Monday, March 22, 2010

I’m don’t remember that I thought the last couple of Warshawski books were that good but a quick look back through my website shows that I raved about them as much as ever. Much the same here. VI is possibly starting to age a bit more gracefully, not that that’s what I want her to do particularly, I’d probably be disappointed if she managed to get through a book without hospitalisation. She didn’t get there by thinking she was immortal this time - I think that counts as “aging” in her world.

This is a good plot, it took me a while to get my head in the right place to read it though. I didn’t like the device used at the beginning of the book: a bit of exciting action followed by “some time earlier”. This method of getting an interesting bit of action in the readers face before going back to the build up seems to be overused lately - maybe it’s on television I’ve seen it more than in books though.
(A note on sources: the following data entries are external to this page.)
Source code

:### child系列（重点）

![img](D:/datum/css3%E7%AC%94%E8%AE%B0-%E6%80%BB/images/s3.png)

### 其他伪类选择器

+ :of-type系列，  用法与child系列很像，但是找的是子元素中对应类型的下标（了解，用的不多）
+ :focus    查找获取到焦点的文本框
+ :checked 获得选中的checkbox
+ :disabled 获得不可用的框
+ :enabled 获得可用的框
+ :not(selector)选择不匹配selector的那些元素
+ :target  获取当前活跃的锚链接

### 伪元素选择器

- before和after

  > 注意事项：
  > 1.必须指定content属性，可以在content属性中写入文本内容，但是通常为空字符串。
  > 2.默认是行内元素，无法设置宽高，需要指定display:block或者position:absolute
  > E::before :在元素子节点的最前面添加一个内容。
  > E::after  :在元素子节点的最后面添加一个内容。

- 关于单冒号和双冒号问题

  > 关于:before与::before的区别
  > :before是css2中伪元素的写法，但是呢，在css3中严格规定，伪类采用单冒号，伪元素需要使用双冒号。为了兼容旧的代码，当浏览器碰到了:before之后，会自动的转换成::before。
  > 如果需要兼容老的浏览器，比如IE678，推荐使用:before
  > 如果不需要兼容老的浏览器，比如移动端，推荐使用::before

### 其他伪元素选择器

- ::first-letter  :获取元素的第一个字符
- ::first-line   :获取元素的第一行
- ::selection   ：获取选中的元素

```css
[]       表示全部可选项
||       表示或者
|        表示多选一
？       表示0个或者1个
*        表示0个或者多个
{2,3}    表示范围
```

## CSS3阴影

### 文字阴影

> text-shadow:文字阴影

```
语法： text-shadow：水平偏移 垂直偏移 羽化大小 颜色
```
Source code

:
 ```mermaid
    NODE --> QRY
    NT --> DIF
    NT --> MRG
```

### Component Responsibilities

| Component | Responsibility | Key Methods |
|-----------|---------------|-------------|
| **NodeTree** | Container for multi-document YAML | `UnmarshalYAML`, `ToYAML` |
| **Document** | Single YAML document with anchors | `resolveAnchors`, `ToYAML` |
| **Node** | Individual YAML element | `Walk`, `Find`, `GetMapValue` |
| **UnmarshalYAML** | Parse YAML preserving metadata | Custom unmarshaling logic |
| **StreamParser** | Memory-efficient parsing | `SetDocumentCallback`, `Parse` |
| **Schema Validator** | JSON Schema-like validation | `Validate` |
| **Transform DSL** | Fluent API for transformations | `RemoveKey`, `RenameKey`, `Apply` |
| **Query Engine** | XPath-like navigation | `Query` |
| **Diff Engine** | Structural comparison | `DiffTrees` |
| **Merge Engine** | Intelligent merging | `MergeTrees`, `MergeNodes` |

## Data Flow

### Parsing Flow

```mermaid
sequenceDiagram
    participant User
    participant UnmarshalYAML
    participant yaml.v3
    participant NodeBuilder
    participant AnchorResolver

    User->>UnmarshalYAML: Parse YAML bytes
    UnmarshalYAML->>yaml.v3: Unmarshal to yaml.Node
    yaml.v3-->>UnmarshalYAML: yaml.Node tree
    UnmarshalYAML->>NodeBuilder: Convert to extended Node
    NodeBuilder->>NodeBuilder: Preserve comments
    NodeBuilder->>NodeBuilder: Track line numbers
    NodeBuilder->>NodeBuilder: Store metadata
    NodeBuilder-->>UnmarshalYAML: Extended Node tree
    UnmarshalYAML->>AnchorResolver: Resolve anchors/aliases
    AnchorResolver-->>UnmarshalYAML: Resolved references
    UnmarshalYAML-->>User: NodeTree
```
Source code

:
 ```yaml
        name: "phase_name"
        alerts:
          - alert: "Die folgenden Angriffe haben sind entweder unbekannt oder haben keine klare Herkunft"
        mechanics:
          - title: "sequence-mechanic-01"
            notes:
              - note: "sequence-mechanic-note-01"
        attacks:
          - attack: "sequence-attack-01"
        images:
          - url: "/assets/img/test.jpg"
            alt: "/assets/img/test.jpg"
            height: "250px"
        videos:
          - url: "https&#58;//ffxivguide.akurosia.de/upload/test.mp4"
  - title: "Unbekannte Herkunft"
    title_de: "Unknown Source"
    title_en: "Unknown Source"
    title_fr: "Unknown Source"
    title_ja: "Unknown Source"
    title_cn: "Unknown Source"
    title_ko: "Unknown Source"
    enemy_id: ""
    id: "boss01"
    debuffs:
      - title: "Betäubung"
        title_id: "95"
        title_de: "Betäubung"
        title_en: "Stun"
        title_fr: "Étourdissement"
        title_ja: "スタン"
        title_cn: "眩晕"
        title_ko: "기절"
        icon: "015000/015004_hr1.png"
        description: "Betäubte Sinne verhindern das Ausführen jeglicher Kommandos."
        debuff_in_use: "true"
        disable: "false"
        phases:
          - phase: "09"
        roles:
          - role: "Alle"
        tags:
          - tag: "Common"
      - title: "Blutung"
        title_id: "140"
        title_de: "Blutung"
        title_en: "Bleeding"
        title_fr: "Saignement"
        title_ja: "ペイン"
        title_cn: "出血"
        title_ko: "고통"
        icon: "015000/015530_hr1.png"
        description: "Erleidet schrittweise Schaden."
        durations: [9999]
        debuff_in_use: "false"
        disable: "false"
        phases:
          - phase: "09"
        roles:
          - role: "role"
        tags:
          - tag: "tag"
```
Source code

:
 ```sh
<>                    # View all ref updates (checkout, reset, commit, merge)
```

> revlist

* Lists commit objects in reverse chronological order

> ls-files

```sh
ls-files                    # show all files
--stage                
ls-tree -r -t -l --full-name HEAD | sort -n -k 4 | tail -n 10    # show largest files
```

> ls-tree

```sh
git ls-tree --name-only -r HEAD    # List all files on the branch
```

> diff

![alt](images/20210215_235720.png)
Especially since the book didn’t seem to gain anything from the device. If I know something before the characters do I want to be able to use my knowledge to see things in their situations that they don’t. There didn’t seem to be much of that here.

All in all I enjoyed the book though, I liked the story going back to the sixties and featuring Martin Luther King in it’s periphery, I liked the involvement of more of VI’s family history. I think Sara Paretsky would have to start writing complete rubbish for me to stop reading her books the minute I get hold of the hardback but I’m glad to say she’s still writing the good stuff.